*** Extrahierter Text ***

Angehörigen berichten mir oft, dass sie den Tag der Trauerfeier fürchten und froh sind, wenn dieser vorbei ist. Und der Moment des Abschieds von einem geliebten Menschen, gehört sicher zu den schwersten Augenblicken im Leben. Doch ich bin der Überzeugung, dass eine schöne Trauerfeier und eine gelungene Trauerrede in besonderem Maße dazu beitragen können, Trost zu spenden. Dass die Trauerfeier einen Raum des gemeinsamen Erinnerns bietet und somit ein ganz wichtiges Ritual im Trauerprozess ist.
Doch was macht eine gelungene Trauerrede aus?
Bei der Trauerfeier meines Vaters hatte ich das Gefühl eine Rede zu hören, in der es um alles, aber nicht um meinen Vater ging. Dass der vorgetragene Text um Inhalte aus unserem Gespräch gefüllt wurde, aber mein Vater nicht im Mittelpunkt stand. Ich habe damals nichts aus dieser Rede für mich mitnehmen können und keinerlei Hoffnung daraus schöpfen können. Deshalb sind mir die folgenden Punkte ganz besonders wichtig:
1. Der verstorbene Mensch steht im Mittelpunkt
Eine Trauerrede ist für mich kein allgemeiner Text über Verlust, sondern ein individuelles Portrait des Verstorbenen. Die wichtigste Aufgabe der Rede ist es, die Einzigartigkeit und die Persönlichkeiten des verstorbenen Menschen zu zeichnen. Es geht für mich nicht darum, einen vollständigen Lebenslauf aufzulisten, sondern die wichtigsten Elemente des Lebens, die besonderen Momente, die Charakterzüge und die schönen Geschichten herauszustellen, die diesen Menschen unverwechselbar gemacht haben.
Ein solches Portrait kann Facetten aufzeigen, die vielleicht nicht alle kannten: die kleinen, liebenswerten Macken, die tiefen Überzeugungen oder die Art, wie dieser Mensch die Welt gesehen hat. Und dabei versuche ich, diesen Menschen aus unterschiedlichen Perspektiven zu betrachten. Meine Reden sind geprägt von den kleinen persönlichen Geschichten und Erinnerungen, die dabei helfen, ein klares Bild vor Augen zu haben.
2. Die Zugehörigen erhalten ein Bild der Hoffnung
Mir ist es wichtig, dass die Zugehörigen mit einem positiven Gefühl aus der Trauerfeier raus gehen. Dass sie inmitten der Traurigkeit ein wenig Hoffnung und Trost erhalten. Deshalb versuche ich immer ein Bild zu schaffen, einen Gedanken zu formulieren oder eine Metapher zu kreieren, die den Zugehörigen ein positives Bild mitgibt, was im Herzen bleibt.

*** Bereitgestellte Einträge ***

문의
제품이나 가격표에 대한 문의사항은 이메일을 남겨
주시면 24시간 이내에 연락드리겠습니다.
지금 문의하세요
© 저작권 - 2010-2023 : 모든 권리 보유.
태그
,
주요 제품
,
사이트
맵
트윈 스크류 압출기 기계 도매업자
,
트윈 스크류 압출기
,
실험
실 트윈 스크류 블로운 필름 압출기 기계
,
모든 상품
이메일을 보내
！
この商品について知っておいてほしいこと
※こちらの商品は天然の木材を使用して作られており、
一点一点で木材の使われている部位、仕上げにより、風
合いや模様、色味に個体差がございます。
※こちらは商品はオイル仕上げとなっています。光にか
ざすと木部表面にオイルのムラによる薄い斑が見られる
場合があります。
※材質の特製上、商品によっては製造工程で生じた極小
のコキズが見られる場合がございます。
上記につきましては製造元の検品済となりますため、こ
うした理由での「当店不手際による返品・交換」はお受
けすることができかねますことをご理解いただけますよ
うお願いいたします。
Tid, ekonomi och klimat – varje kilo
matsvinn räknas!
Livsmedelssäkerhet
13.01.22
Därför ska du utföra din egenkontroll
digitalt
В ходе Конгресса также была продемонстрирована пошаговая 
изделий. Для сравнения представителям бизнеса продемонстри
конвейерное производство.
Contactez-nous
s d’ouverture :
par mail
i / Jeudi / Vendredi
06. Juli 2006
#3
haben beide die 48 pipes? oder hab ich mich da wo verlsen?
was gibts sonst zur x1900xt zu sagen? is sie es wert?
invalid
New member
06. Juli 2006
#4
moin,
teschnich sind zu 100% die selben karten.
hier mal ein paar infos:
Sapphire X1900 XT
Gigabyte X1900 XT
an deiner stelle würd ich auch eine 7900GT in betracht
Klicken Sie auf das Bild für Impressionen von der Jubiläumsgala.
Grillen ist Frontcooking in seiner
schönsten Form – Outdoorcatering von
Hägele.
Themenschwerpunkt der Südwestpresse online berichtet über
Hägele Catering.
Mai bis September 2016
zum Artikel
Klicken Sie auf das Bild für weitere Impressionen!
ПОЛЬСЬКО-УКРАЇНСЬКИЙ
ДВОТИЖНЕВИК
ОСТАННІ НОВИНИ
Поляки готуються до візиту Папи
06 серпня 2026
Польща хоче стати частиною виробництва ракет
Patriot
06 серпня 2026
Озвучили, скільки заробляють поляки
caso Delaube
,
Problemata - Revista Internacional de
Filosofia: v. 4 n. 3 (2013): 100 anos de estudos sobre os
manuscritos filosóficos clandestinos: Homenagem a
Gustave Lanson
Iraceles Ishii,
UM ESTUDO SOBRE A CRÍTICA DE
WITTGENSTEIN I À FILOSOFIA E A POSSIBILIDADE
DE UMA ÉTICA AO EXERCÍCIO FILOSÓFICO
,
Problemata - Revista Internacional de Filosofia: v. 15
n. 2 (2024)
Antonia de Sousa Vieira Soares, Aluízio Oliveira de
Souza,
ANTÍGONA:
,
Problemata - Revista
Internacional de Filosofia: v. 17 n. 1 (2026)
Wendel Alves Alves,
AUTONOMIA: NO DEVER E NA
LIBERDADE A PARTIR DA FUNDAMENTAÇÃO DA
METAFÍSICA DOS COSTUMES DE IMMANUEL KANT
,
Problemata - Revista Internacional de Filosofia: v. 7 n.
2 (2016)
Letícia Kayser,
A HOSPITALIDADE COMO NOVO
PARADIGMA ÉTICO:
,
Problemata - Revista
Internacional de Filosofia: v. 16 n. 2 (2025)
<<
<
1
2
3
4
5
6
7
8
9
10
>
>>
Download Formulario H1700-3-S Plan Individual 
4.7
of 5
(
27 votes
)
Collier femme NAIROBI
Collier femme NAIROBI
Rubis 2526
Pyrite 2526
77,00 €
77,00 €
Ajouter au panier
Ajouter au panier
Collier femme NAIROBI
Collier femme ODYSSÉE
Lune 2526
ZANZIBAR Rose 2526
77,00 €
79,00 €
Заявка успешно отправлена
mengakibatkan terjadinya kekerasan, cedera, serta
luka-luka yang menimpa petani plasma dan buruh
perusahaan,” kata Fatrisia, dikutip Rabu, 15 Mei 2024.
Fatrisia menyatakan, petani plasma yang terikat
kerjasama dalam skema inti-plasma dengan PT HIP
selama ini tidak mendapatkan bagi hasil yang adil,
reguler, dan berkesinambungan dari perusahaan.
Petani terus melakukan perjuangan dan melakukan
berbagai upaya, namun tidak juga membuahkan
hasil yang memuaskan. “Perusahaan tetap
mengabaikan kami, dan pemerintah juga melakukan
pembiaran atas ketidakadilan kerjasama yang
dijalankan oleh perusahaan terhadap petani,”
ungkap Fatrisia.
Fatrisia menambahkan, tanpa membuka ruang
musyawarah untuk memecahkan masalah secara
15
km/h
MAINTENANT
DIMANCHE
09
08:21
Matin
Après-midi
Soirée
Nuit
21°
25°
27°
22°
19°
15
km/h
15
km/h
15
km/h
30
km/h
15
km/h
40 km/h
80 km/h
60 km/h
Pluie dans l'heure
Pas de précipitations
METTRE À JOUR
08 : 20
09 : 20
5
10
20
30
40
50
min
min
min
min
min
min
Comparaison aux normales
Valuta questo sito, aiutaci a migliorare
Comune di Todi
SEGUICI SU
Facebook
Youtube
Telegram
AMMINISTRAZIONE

***

** Aufgabe 1 **
Gib aus dem Text über Trauerreden den Abschnitt von „Angehörigen berichten mir“ bis einschließlich „gelungene Trauerrede aus?“ wortgetreu wieder.
** Aufgabe 2 **
Führe den Text über Trauerreden im Anschluss an seinen letzten Satz weiter.

** Schriftliche Antwort 1 **
Angehörigen berichten mir oft, dass sie den Tag der Trauerfeier fürchten und froh sind, wenn dieser vorbei ist. Und der Moment des Abschieds von einem geliebten Menschen, gehört sicher zu den schwersten Augenblicken im Leben. Doch ich bin der Überzeugung, dass eine schöne Trauerfeier und eine gelungene Trauerrede in besonderem Maße dazu beitragen können, Trost zu spenden. Dass die Trauerfeier einen Raum des gemeinsamen Erinnerns bietet und somit ein ganz wichtiges Ritual im Trauerprozess ist.
Doch was macht eine gelungene Trauerrede aus?

** Schriftliche Antwort 2 **
Ein solches Bild könnte sein, den geliebten Menschen als Baum zu sehen, dessen Wurzeln tief in uns verankert sind. Deren Blätter wie kleine Erinnerungen sind, die, auch wenn sie vielleicht schon gefallen sind, der Nährboden für so viel Neues sein können. Wichtig ist, dass dieses Bild zu dem Menschen passt, über den ich spreche.
3. Ein Lächeln inmitten der Trauer
Trauer ist schwer, und doch gibt es auch in den dunkelsten Momenten Raum für Licht und Leichtigkeit. Für mich ist es von großer Bedeutung, dass es in jeder Trauerrede mindestens einen Moment gibt, in dem man schmunzeln oder sogar leise oder auch laut lachen kann. Denn für mich gehören zur Trauer alle Gefühle. Und auch die schönen und lustigen Momente mit dem verstorbenen Menschen, dürfen auf einer Trauerfeier Platz bekommen. Nicht, um die Trauer zu überdecken, sondern um die Liebe und Freude sichtbar zu machen.
Vielleicht ist es eine Anekdote über einen lustigen Moment oder ein Missgeschick, über das man später gemeinsam gelacht hat. Diese Momente des Lächelns erinnern uns daran, dass der geliebte Mensch nicht nur Traurigkeit hinterlässt, sondern auch schöne, freudige Erinnerungen, die uns ein Leben lang begleiten.
Fazit
Eine gute Trauerrede ist weit mehr als nur Worte. Sie ist eine Brücke, die den verstorbenen Menschen mit den Hinterbliebenen weiterhin verbindet. Sie erzählt von einem gelebten Leben, das Freude und Spuren hinterlassen hat. Sie gibt den Zugehörigen ein Bild mit auf den Weg, dass sie in schweren Momenten trösten kann, und schafft es vielleicht sogar, ihnen ein Lächeln inmitten der Trauer ins Gesicht zu zaubern. In der Erinnerung lebt der verstorbene Mensch weiter – und eine gelungene Trauerrede kann helfen, diese Erinnerungen lebendig und kraftvoll im Herzen zu verankern.
Doch was, wenn die Beziehung schwierig war?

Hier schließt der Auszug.